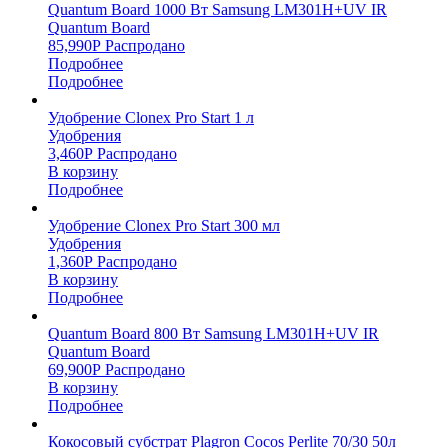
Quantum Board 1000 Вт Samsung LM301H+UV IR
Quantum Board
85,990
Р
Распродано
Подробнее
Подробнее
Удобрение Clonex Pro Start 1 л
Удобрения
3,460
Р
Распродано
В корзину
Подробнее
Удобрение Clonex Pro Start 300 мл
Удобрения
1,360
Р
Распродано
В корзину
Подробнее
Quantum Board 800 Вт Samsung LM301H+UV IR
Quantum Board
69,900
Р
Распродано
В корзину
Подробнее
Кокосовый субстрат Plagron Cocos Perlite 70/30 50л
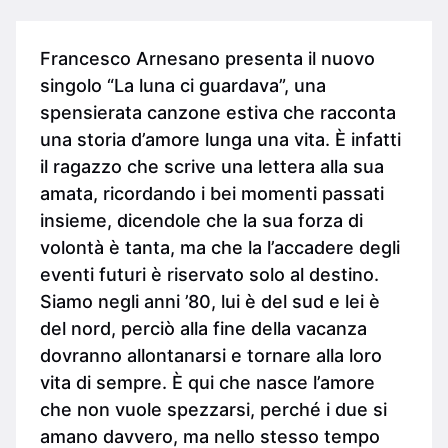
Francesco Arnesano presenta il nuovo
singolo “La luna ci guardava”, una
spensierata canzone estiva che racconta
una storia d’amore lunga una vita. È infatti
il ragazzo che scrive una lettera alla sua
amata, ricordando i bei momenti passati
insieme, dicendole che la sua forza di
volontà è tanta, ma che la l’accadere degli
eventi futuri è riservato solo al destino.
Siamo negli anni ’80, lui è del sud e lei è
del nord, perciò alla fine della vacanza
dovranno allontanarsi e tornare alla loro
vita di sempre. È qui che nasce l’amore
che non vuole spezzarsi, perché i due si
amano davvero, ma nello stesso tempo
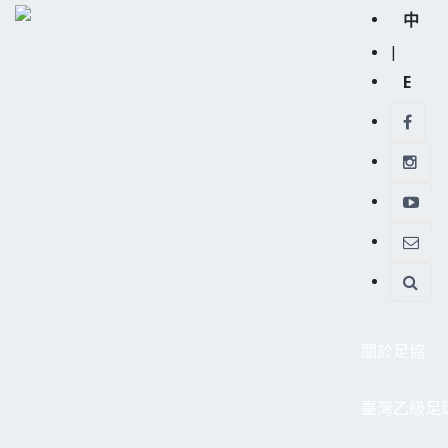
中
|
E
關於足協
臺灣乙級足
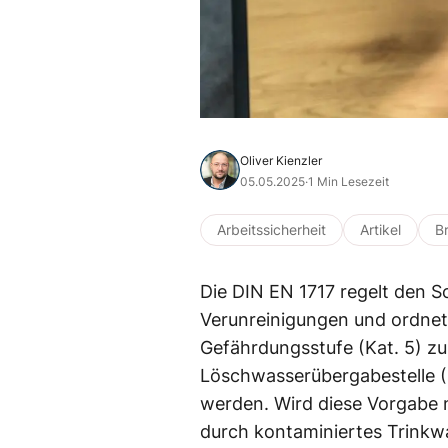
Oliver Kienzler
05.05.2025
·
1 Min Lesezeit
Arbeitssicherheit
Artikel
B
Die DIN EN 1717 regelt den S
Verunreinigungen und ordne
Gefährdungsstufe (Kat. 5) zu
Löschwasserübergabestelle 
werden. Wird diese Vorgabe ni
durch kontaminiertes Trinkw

***

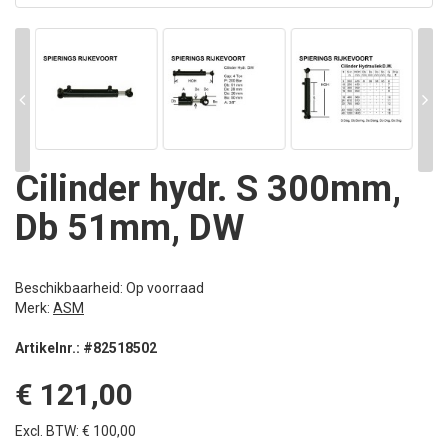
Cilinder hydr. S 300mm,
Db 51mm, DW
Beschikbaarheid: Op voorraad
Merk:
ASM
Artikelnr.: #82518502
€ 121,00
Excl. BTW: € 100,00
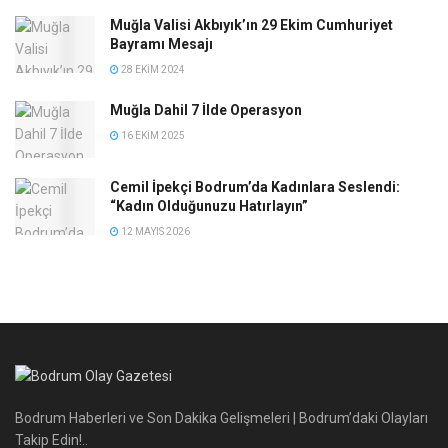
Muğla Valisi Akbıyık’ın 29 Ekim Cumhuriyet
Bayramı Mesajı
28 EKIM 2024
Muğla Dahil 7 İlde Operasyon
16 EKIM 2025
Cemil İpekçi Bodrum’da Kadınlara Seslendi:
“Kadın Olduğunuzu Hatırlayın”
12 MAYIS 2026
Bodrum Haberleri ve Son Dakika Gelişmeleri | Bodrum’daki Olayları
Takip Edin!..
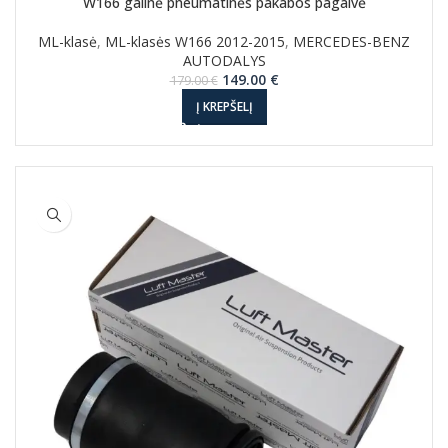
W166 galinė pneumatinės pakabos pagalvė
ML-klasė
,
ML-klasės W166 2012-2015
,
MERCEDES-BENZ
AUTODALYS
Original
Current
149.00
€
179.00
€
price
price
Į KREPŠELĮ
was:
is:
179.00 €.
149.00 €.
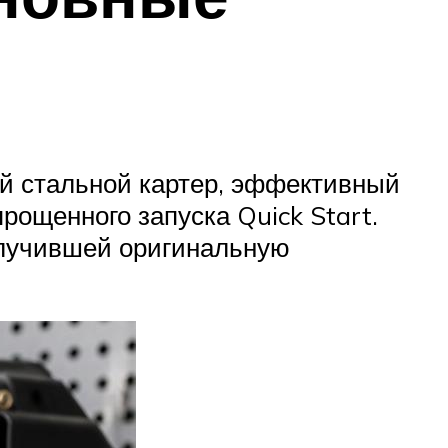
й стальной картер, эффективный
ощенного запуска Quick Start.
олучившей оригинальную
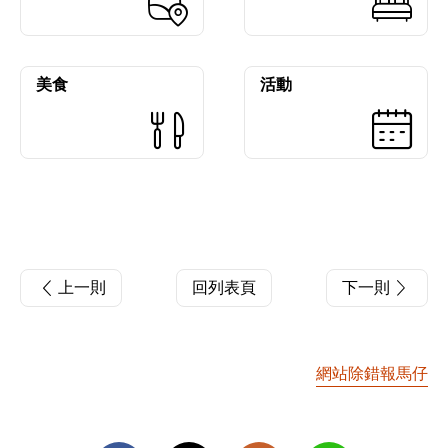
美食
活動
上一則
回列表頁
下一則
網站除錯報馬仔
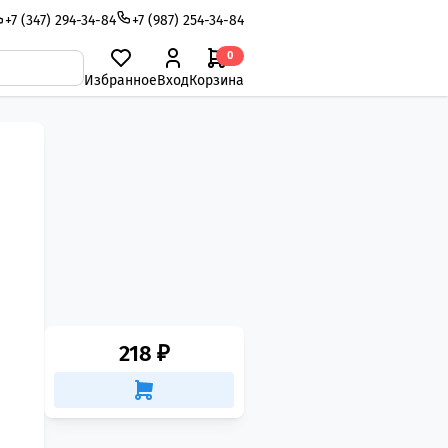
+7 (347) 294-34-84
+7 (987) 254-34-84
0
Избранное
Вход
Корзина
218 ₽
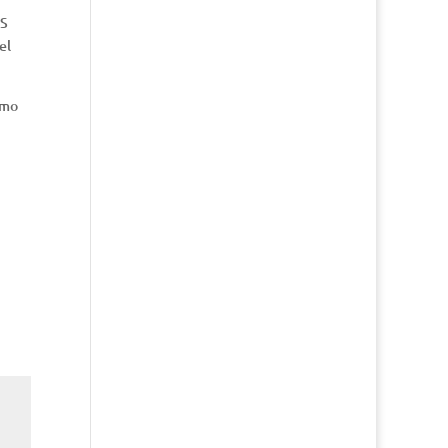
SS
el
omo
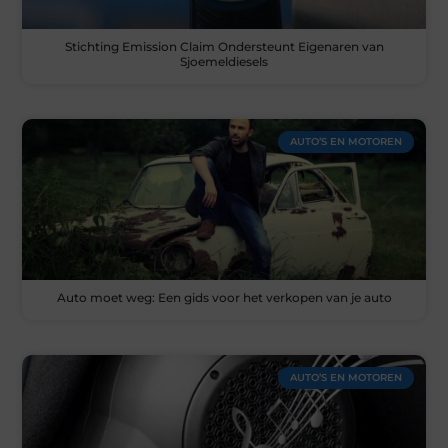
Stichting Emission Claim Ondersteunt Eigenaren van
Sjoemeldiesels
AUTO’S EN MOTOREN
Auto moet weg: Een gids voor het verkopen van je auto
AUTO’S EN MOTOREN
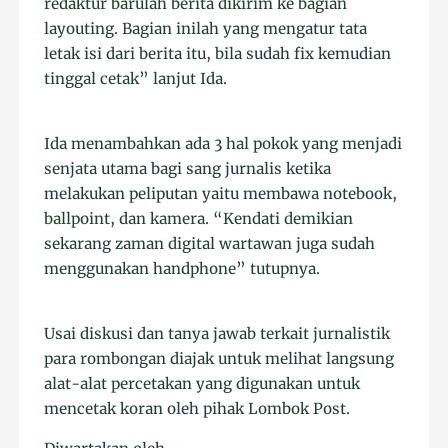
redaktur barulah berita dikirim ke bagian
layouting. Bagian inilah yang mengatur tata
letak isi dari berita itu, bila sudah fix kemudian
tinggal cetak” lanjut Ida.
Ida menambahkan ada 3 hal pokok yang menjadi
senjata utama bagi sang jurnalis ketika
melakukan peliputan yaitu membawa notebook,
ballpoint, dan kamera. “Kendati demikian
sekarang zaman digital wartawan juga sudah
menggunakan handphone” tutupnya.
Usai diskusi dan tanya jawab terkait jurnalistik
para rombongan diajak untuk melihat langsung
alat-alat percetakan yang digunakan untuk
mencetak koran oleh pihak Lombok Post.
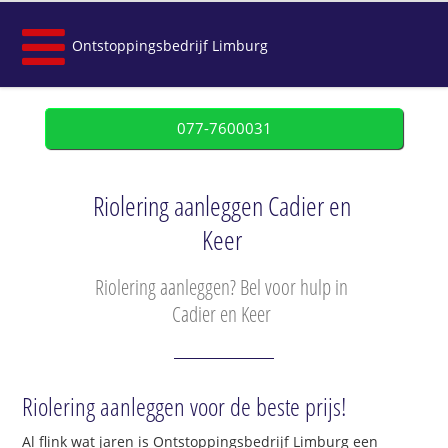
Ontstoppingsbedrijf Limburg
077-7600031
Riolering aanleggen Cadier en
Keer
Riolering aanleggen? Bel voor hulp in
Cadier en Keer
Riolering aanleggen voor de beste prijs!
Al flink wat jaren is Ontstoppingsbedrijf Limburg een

***

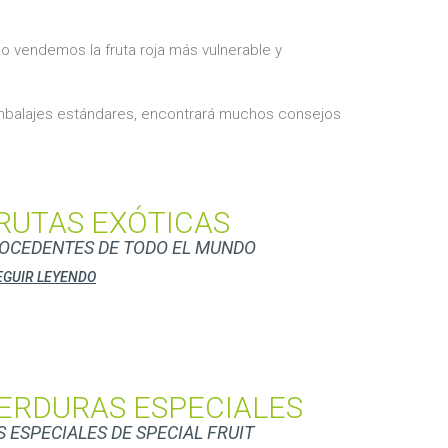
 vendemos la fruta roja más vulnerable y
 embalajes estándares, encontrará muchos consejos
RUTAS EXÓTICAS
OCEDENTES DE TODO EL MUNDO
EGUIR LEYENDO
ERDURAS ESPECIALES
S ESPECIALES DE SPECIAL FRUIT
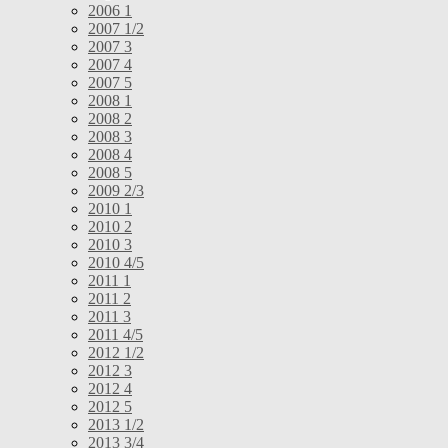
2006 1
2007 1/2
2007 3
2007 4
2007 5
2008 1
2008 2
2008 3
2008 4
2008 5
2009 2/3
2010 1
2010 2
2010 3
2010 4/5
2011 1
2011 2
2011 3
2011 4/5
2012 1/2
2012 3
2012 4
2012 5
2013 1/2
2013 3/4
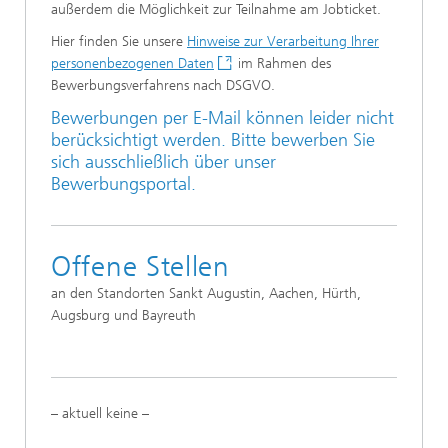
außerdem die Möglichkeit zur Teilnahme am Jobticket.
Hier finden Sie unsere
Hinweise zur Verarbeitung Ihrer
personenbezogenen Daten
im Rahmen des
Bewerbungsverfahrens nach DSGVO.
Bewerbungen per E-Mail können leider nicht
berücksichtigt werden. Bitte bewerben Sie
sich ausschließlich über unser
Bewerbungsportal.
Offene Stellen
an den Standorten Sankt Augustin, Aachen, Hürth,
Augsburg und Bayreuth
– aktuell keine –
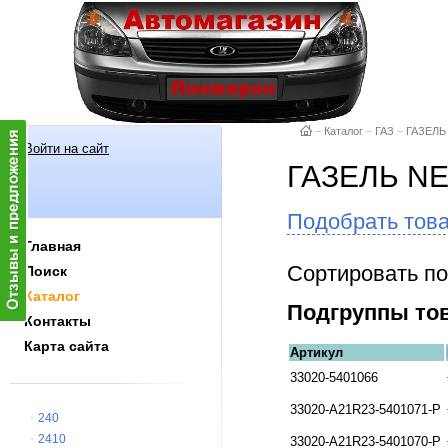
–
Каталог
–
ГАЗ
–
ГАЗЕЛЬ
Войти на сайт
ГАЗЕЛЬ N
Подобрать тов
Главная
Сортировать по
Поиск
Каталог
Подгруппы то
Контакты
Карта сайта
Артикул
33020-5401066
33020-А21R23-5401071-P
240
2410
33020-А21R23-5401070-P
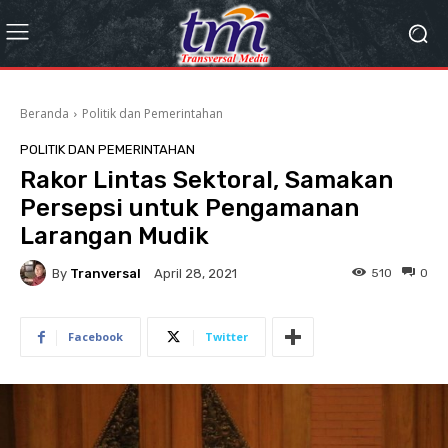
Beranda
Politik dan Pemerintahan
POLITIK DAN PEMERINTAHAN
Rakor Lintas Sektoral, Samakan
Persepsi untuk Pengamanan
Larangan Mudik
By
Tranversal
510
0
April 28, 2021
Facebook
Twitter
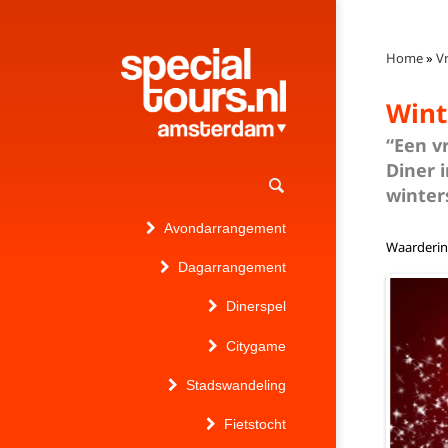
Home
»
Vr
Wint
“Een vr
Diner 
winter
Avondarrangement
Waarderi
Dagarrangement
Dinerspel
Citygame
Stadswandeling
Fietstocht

***

* TASK ITEM: Please copy the lines above exactly, starting at the line that holds "Quantum Board 1000 Вт Samsung LM301H+UV IR" and ending at the line that holds "durch kontaminiertes Trinkw"; include both, but no pictures.

* SOLUTION FOR THIS TASK:
Quantum Board 1000 Вт Samsung LM301H+UV IR
Quantum Board
85,990
Р
Распродано
Подробнее
Подробнее
Удобрение Clonex Pro Start 1 л
Удобрения
3,460
Р
Распродано
В корзину
Подробнее
Удобрение Clonex Pro Start 300 мл
Удобрения
1,360
Р
Распродано
В корзину
Подробнее
Quantum Board 800 Вт Samsung LM301H+UV IR
Quantum Board
69,900
Р
Распродано
В корзину
Подробнее
Кокосовый субстрат Plagron Cocos Perlite 70/30 50л
Francesco Arnesano presenta il nuovo
singolo “La luna ci guardava”, una
spensierata canzone estiva che racconta
una storia d’amore lunga una vita. È infatti
il ragazzo che scrive una lettera alla sua
amata, ricordando i bei momenti passati
insieme, dicendole che la sua forza di
volontà è tanta, ma che la l’accadere degli
eventi futuri è riservato solo al destino.
Siamo negli anni ’80, lui è del sud e lei è
del nord, perciò alla fine della vacanza
dovranno allontanarsi e tornare alla loro
vita di sempre. È qui che nasce l’amore
che non vuole spezzarsi, perché i due si
amano davvero, ma nello stesso tempo
中
|
E
關於足協
臺灣乙級足
Oliver Kienzler
05.05.2025
·
1 Min Lesezeit
Arbeitssicherheit
Artikel
B
Die DIN EN 1717 regelt den S
Verunreinigungen und ordne
Gefährdungsstufe (Kat. 5) zu
Löschwasserübergabestelle 
werden. Wird diese Vorgabe ni
durch kontaminiertes Trinkw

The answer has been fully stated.